2001 yılında Ak parti kurulduğunda tüzükte de benzer ifadeleri gördük. Tüm süreçte bu iki paragraftaki yaklaşım dillendirildi. Pratikte bu söylenenlerin aksine bir çok şeyler görsek de sustuk. Zor ve meşakkatli bir yolculuktu bu. Kazanımlar vardı, kazanılması gereken hedefler vardı. Erdoğan ve yol arkadaşları bize heyecan ve ümit veriyordu. Her birimiz köyümüzde, mahallemizde, şehrimizde hatta başka şehirlerde onun mücadele ettiği milli görüş hareketinin bayrağını asmış, yüküne omuz vermiş kişiler olduğumuzdan, milli görüş liderinin yaşaması ve bir partisinin olmasına rağmen onun yanında değil, Erdoğan’ın yanında olmayı tercih ettik. Döneklik, davayı satma, bop başkanı, israil uşağı vb. sözlerle o itham edildiğinde hepimiz incindik, içimize attık, hatta bir çoğumuz bu sert eleştirilere rağmen bunun aslında bir oyun olduğuna inandık. Milli görüş gömleği kavramını da hiç takmadık. İçlerinde ben hiç milli görüşçü olmadım diyenleri de çok ciddi ye almadık. İlk iktidarı ile harekete katılan farklı ideoloji ve fraksiyondakilerin ön plana itilmesini de yadırgamadık. Nede olsa temsil yetkisi ve lider bizden yani 40 yıllık milli görüş okulunun en başarılı öğrencisi idi. Yanında onu taşıyan kolonlarda öyle idi. Malzeme taş, çakıl kum olmuş önemli değil, çimento bizimdi. Hep dua ettik. Bir şey istemeden bir şey beklemeden sevdik ve çalıştık. O birilerine bu güne kadar ne istediniz de vermedim dediğinde bile

O verdiklerini kıskanarak keşke bizde isteseydik, yada bize vermedin demedik.
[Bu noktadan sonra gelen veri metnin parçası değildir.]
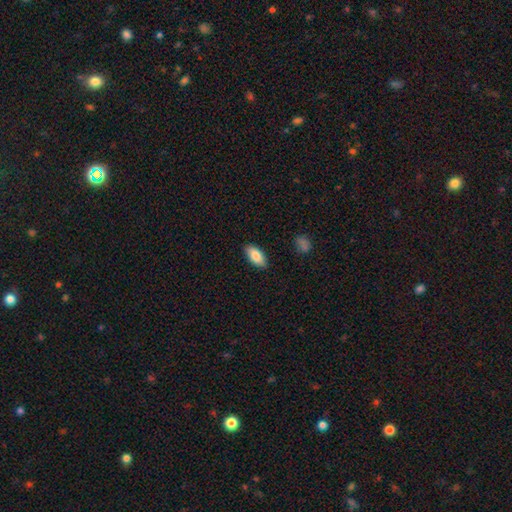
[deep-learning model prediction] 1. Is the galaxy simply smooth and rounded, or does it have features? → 84% smooth, 10% featured or disk, 6% star or artifact.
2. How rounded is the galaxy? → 90% in between, 8% cigar-shaped, 2% round.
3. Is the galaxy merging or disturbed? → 87% none, 10% minor disturbance, 2% major disturbance, 1% merger.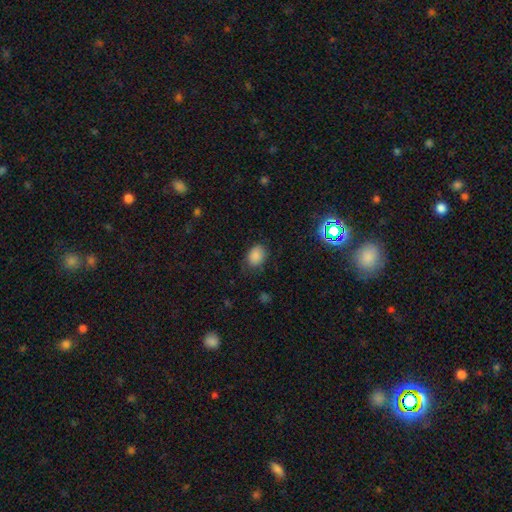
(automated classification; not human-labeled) A smooth galaxy with no disk features (84%) that is in between round and cigar-shaped (70%). Merging: none (74%).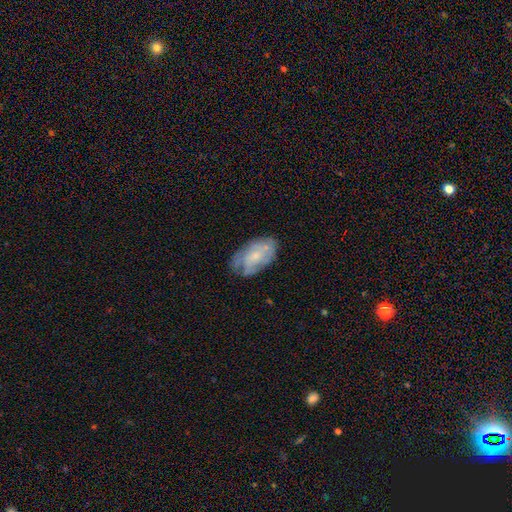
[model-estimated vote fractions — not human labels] Q: Smooth or featured?
A: featured or disk (54%); runner-up: smooth (38%)
Q: Edge-on disk?
A: no (95%); runner-up: yes (5%)
Q: Bar?
A: no (74%); runner-up: weak (22%)
Q: Spiral arms?
A: yes (68%); runner-up: no (32%)
Q: Bulge size?
A: small (56%); runner-up: moderate (28%)
Q: Merging?
A: none (63%); runner-up: minor disturbance (26%)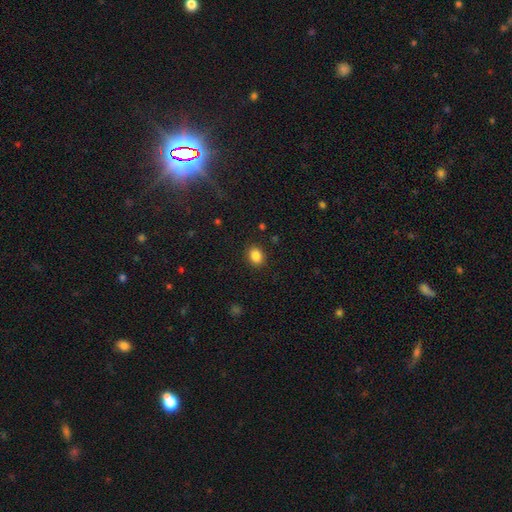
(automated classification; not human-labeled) Q: Smooth or featured?
A: smooth (86%); runner-up: star or artifact (9%)
Q: How rounded?
A: in between (54%); runner-up: round (45%)
Q: Merging?
A: none (89%); runner-up: minor disturbance (8%)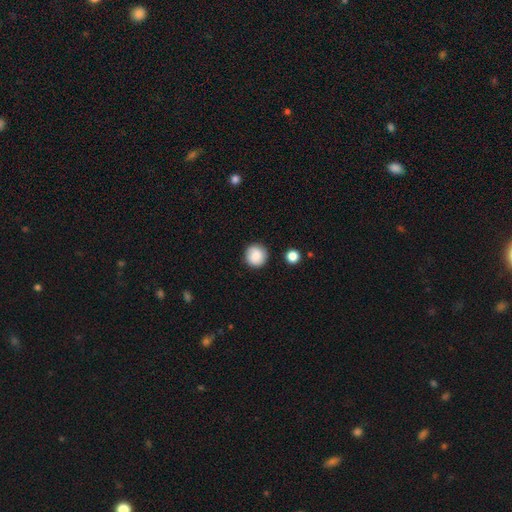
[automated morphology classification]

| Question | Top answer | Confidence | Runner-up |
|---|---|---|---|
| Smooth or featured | smooth | 84% | star or artifact (8%) |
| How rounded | round | 95% | in between (4%) |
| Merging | none | 89% | minor disturbance (7%) |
Yola çıktığı eski yol arkadaşlarını bir bir harcadığında bile kızsak da içimize attık, Yeni bir nesil inşa edecektik. Hedefimiz büyüktü, 20 yıl önce elimizde olan 28 şubatla kaybedilmiş imam hatiplerdeki katsayının kaldırılması, ortaokulların yeniden açılması, üniversitelerdeki ve kamudaki başörtüsünün kaldırılması bizim inanç değerlerimiz için yeterli değildi. Erdemli toplum yetiştirme sevdamız vardı. Ekonomide sağlanan fırsatlar ve refah bize dünyevi konforu getirmekle beraber kafamızdaki hedefleri eritip yok ediyordu. Hasat mevsiminde devşirilen yapılar artık bizi iyiden iyiye rahatsız ediyordu. Erdoğanın MTTB dönemini hatırlayıp, Refah ve fazilet dönemini görmeyen hatta o dönemin mensuplarını tağutun askerleri olarak gören, siyaseti ve siyasetçiyi aşağılayan devrimci radikal İslamcılar, Tasavvufçular, cemaatler ,liberaller, ülkücüler, solcular vb. herkes artık bu hareketin içinde yer buluyor iş görüyor işini yürütüyordu. Herkes ülkenin 800 milyar $ lık pastasından pay almak, kamunun en alt kademe yöneticiliğin den, mahalle muhtarına kadar şekillendiren siyasetin bal tutan parmağından yararlanmak için sıraya girmişlerdi. Her biri cemaat, vakıf, dernek, şahıslar vs. hiçbir dönemde görmedikleri büyüme ve refahı yaşamaya başlamışlardı. Daha doyumsuzları bayrak açtı kimi ayrıldı, kimi kovuldu.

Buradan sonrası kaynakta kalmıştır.